Excerpted text ->

________________________________________

That was good news, but it raised the question of why police came several times and searched the basketball players. No arrests were made, but these searches had a strong effect on the youth. Several years of gradually increasing cooperation between the youth and park workers and other park users were undone. The youth became convinced that racial issues were at play. During one search, police told the youth that they were responding to community complaints about them being in the park too much. Since there is no law against people being in a park, Jutta Mason wrote to Superintendent Paul Gottschalk of Fourteen Division, asking to come and speak to him about such searches. He replied in a very brief letter: "I have reviewed the circumstances referred to in your letter. I am satisfied that the actions taken by 14 Division officers were appropriate and lawful." The request for a meeting was declined.
The letter is printed on the Toronto Police Service stationery, which has a motto at the bottom of every page: "To serve and protect - working with the community." Since this is one in a long series of examples when the motto seems to have been ignored, this most recent letter will need a thorough follow-up. One has the impression that objections to searches may be seen by police as a kind of "bleeding heart" liberalism. In fact such searches have practical (negative) consequences in a neighbourhood. They reduce the trust built up between different groups in the park, and therefore they reduce the harmony and good order of the park.
September, 2001
When Clay and Paper Theatre was performing its new play, Gold, outdoors in the park on August 18, someone called 911 to report that a person was screaming and in trouble in the park and that a huge crowd was watching this. Four police cars quickly arrived, with police wearing special riot gloves. It was obvious as soon as they got there that this was a play (the "knight," Sir Gawain, had been lamenting his fate, rather loudly so the crowd could hear him -- that may have sounded like shouting). To avoid future misunderstandings, park staff will try from now on to notify police of special events happening in the park, so that their dispatchers will not be caught off guard with such false alarms.
July-August 2001
Some of the summer school students have a friend with a car and a loud car radio. When summer school started at St.Mary's, they adopted the habit of parking the car outside the school at 2.30 and playing loud music until 4.30-5. They sit at a picnic table nearby. Their music can be heard, very well, all over the park and all over the neighbourhood. Although for many young people such music is more beautiful than birdsong, it is not so for the people living nearby. Residents have complained to the park staff. Since this car is parked in a no parking zone, if the music continues, the police can be called and can issue tickets for illegal parking.

________________________________________

Data shown ->

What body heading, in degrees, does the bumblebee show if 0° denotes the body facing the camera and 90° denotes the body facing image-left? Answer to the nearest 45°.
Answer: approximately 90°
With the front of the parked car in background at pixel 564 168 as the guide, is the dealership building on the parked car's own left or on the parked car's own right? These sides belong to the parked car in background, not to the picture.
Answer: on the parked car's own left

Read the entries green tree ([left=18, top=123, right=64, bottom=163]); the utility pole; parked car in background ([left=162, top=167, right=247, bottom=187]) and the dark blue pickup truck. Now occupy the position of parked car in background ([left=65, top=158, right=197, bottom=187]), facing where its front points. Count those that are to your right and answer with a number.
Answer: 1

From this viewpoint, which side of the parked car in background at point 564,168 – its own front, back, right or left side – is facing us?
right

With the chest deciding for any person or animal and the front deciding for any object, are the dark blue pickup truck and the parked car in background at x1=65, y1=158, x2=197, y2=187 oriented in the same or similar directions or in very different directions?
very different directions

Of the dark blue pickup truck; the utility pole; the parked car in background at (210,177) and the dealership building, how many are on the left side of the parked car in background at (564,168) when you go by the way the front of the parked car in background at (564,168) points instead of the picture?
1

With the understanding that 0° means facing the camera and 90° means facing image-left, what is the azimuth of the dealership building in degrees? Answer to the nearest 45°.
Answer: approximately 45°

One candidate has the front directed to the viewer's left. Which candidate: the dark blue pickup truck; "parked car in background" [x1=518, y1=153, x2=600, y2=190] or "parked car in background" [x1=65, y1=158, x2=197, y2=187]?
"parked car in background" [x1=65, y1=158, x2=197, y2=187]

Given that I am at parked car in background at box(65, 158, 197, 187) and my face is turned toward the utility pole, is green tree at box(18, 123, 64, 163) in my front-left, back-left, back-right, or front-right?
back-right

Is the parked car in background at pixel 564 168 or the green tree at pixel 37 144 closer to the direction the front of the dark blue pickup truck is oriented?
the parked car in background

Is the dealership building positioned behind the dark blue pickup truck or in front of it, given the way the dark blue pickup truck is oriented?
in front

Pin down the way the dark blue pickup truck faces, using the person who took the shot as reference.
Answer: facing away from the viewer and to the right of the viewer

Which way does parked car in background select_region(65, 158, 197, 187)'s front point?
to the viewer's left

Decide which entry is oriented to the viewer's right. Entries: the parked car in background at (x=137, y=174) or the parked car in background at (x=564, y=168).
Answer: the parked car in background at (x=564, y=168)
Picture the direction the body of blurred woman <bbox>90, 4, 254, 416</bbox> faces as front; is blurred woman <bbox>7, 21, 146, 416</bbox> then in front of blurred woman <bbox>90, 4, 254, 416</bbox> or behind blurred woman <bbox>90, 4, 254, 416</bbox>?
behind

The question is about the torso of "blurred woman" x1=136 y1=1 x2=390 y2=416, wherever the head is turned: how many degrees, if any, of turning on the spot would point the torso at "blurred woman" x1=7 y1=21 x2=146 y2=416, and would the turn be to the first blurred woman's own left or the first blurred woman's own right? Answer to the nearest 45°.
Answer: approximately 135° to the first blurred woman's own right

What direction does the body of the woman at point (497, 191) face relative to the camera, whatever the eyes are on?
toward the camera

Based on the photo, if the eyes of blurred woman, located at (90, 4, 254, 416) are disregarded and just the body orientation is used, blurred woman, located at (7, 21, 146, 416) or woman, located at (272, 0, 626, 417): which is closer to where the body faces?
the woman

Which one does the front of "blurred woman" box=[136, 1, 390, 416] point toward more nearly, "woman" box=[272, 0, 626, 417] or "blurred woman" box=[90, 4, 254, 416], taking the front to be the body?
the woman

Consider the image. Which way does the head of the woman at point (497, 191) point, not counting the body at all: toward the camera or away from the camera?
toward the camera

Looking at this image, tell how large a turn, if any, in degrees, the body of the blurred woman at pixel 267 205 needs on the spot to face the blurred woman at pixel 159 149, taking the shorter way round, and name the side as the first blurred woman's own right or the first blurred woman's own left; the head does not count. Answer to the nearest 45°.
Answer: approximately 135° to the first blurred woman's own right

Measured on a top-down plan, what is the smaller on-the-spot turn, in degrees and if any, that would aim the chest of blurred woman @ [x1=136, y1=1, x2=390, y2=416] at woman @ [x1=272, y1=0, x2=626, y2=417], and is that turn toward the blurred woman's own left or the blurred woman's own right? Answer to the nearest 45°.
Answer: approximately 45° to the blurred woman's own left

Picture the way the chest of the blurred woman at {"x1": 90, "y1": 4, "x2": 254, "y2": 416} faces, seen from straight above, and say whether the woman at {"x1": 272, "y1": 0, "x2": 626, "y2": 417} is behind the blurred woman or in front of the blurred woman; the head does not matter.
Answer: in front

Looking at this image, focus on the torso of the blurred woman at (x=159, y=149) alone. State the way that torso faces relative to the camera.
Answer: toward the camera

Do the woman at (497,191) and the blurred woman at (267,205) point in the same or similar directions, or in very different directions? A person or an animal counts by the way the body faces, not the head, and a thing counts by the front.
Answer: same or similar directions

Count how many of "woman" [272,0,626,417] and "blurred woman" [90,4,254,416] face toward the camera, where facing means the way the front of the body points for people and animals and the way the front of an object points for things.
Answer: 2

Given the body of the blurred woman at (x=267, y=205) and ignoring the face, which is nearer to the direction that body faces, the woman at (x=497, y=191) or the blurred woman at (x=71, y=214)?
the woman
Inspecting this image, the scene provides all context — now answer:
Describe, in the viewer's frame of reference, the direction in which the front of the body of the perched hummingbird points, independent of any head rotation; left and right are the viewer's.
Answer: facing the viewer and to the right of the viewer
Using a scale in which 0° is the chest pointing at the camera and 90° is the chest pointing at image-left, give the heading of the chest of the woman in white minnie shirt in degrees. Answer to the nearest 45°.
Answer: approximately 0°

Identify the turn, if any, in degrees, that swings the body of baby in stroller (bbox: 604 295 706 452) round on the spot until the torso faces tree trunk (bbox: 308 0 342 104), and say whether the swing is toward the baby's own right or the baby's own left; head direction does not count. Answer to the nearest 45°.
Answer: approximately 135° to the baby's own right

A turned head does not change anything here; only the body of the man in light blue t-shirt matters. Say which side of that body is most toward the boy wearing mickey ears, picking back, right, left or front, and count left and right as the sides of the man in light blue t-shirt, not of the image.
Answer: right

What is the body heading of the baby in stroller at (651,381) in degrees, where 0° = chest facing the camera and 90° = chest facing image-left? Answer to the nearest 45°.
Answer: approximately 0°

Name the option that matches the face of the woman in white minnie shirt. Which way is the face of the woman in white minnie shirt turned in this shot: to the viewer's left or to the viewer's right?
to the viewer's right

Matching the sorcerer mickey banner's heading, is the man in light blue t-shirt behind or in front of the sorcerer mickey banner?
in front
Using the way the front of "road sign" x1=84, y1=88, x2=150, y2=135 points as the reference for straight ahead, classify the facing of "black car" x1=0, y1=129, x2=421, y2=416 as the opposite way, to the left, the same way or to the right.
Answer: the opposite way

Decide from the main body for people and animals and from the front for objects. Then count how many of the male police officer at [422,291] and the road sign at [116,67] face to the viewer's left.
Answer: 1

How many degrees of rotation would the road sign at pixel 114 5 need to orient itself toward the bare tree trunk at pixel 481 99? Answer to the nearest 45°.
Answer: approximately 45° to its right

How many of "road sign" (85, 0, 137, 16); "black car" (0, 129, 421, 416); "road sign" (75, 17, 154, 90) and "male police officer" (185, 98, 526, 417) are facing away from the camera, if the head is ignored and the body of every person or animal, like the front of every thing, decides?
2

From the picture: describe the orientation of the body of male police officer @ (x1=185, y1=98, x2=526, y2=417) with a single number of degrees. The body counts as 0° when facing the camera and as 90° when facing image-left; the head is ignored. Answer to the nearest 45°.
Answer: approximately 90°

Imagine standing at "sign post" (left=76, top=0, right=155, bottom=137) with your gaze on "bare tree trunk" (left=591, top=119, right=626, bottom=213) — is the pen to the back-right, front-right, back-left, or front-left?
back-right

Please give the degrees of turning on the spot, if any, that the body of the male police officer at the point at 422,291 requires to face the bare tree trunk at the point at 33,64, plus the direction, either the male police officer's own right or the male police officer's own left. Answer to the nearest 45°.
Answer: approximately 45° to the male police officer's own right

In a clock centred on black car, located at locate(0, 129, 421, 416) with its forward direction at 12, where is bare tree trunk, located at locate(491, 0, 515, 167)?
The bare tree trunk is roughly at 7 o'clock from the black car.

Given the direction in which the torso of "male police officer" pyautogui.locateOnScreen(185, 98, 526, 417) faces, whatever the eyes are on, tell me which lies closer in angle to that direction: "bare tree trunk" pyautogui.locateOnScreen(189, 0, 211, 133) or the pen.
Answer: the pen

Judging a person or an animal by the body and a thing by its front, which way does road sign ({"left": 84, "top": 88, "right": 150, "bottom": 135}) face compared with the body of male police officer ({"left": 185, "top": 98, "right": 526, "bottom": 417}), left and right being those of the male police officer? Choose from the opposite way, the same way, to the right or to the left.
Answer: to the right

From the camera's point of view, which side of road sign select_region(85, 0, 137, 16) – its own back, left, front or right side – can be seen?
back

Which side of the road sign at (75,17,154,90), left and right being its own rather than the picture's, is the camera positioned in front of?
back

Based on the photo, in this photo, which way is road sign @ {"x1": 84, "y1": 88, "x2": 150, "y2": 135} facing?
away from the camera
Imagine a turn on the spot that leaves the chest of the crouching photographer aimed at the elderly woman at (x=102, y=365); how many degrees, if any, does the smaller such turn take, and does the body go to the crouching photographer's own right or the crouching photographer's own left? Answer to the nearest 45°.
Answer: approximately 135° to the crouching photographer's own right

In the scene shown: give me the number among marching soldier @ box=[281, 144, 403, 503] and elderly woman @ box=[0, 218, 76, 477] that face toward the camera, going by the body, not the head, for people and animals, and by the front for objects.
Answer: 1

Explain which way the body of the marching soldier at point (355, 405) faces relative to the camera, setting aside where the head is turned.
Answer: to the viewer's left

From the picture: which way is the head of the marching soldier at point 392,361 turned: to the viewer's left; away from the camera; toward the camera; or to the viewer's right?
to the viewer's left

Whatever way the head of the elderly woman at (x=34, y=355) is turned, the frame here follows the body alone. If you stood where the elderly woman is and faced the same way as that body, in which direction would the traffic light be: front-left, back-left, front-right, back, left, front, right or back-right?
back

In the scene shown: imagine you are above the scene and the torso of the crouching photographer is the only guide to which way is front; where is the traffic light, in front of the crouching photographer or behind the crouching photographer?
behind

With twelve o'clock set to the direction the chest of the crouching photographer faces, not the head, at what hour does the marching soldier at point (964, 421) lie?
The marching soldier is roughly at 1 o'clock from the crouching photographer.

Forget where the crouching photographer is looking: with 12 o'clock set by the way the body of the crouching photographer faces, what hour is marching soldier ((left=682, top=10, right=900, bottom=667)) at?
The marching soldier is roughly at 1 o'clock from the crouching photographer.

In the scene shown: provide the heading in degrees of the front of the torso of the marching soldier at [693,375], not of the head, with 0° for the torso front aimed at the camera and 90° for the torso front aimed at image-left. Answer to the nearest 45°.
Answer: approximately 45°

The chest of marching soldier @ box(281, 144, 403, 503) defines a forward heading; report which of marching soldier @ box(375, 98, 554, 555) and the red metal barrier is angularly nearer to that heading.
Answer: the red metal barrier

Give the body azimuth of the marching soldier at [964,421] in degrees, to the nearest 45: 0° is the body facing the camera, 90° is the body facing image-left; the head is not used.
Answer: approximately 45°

________________________________________

Activity list ->
• 1. Answer these about the excerpted text, one line each:
(a) To whom did Jutta Mason write about the searches?
(b) How many police cars arrived after the 911 call during the play?
(c) Between what times do the students play loud music outside the school?
• 2. Summarize the excerpted text in two sentences.

Outputs by task ->
• 1.
(a) Superintendent Paul Gottschalk of Fourteen Division
(b) Four
(c) From 2.30 until 4.30-5

• 2. Police searches of young basketball players in the park undid years of growing cooperation, and the superintendent who was asked about them called the searches appropriate and lawful and declined a meeting, though such searches reduce trust and good order in the park. A 911 false alarm during an outdoor play led park staff to plan to notify police of special events, and residents have complained about loud music from a car that summer school students park in a no parking zone.